Unlike the second victim’s psychological distress scores from different backgrounds, the degree of psychological distress varies according to gender, age and marital status. Our study revealed that female nurses were more likely than male nurses to report psychological distress, which was similar to the results of previous studies.20,43 This finding may be related to the fact that females are more likely than males to experience negative emotions such as weak stress resistance and severe depression. Older nurses scored higher in psychological distress, consistent with a recent study.2,20 Psychological distress peaks in middle age and then improves again with age in what is often referred to as a “midlife crisis” in psychological health, according to a survey of people’s mental health during the COVID-19 pandemic.44 In addition, divorced nurses experienced higher psychological distress, which was consistent with the findings of related studies on nurses in Singapore.8 This condition may be related to the fact that divorce can be accompanied by a change in economic and social roles, which can bring great stress and anxiety.

In addition, nurses with master’s degrees suffer less physical distress, which may be due to the different nature and content of their work. Nurses with advanced degrees are more engaged in management work, while nurses with a bachelor’s degree or below are more engaged in clinical work.20 Age, length of working hours and professional title were negatively correlated with practice distress, which may be related to the low theoretical knowledge reserve of young nurses or the low overall ability to handle situations and resist pressure. However, another study has shown a positive correlation between age and distress levels.20 The relationship between age and practice distress among nurses needs to be further evaluated by more studies in the future.

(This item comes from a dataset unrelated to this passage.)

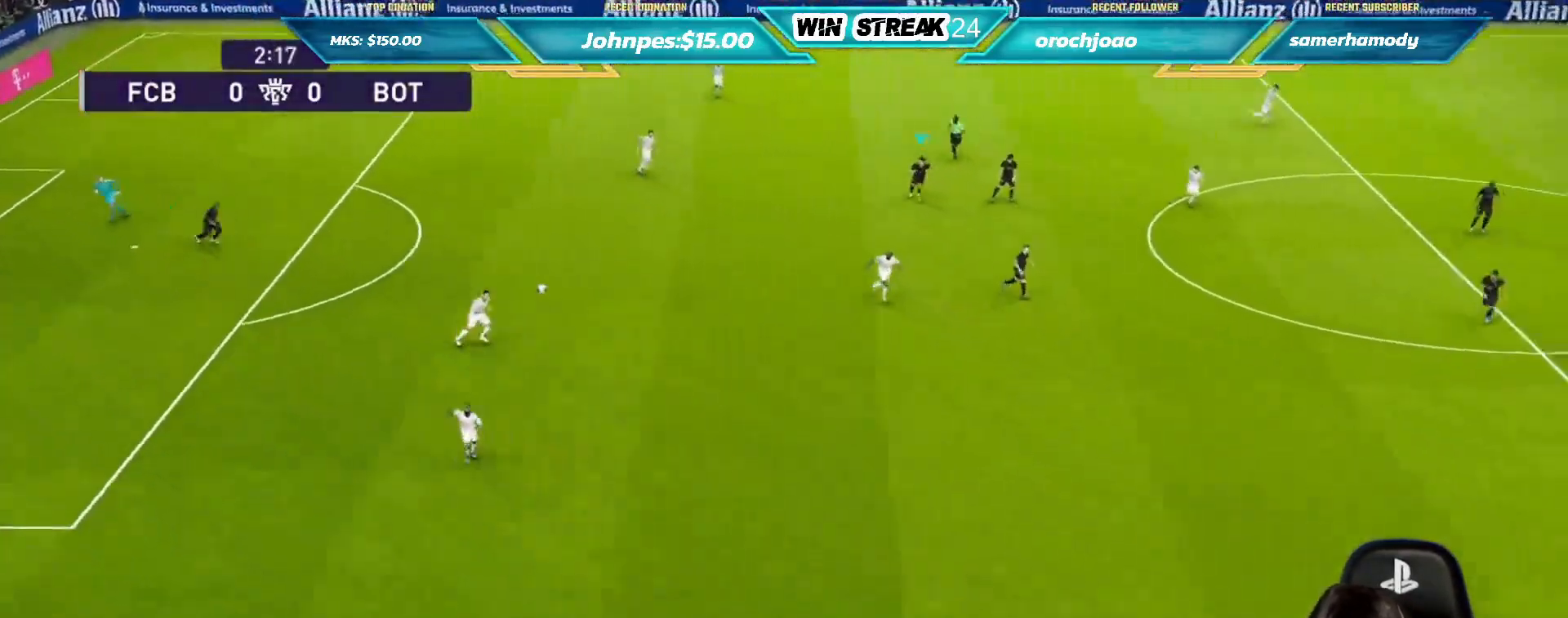
{"buttons": ["CROSS", "SQUARE", "R1"], "left_stick": "down", "right_stick": "center", "events": []}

This study has several limitations. Firstly, the sample size of this study is small. Large-sample and multi-centre investigations in various regions of China need to be conducted in the future. Second, the experiences and support of second victims were examined through cross-sectional surveys, so we cannot determine how the impact of safety incidents on nurses has changed over time. Nevertheless, to our knowledge, this work is the first hybrid study to describe the experience and support of nurses as second victims after a patient safety incident. A cross-sectional survey was used to describe the second victim’s experience and support level and to compare the differences in scores across different demographic data. Qualitative interviews were used to gain insight into the second victim’s experience.

Conclusion

This explanatory sequential mixed-method study demonstrates that nurses, as the second victim of patient safety incidents, suffer the most serious psychological distress and receive the most management support. Nursing managers should pay attention to the negative emotions of nurses in patient safety incidents, take into account the causes influencing the second victim phenomenon, and offer assistance and appropriate preventive measures based on nurses’ needs and expectations to help reduce the distress experienced by the second victim.

Data Sharing Statement

All data are available in the manuscript.

Ethics Approval

This study was reviewed and approved by the Medical Ethics Committee of the First Affiliated Hospital of Guangxi Medical University (2023-E654-01). This study adheres to the provisions and ethical principles outlined in the Declaration of Helsinki.

Patient Consent for Publication

All subjects engaged in the study provided informed consent, including anonymized responses.

Acknowledgments

We are special grateful to all researchers who participated in this study during the study period.

Disclosure

The authors report no conflicts of interest in this work.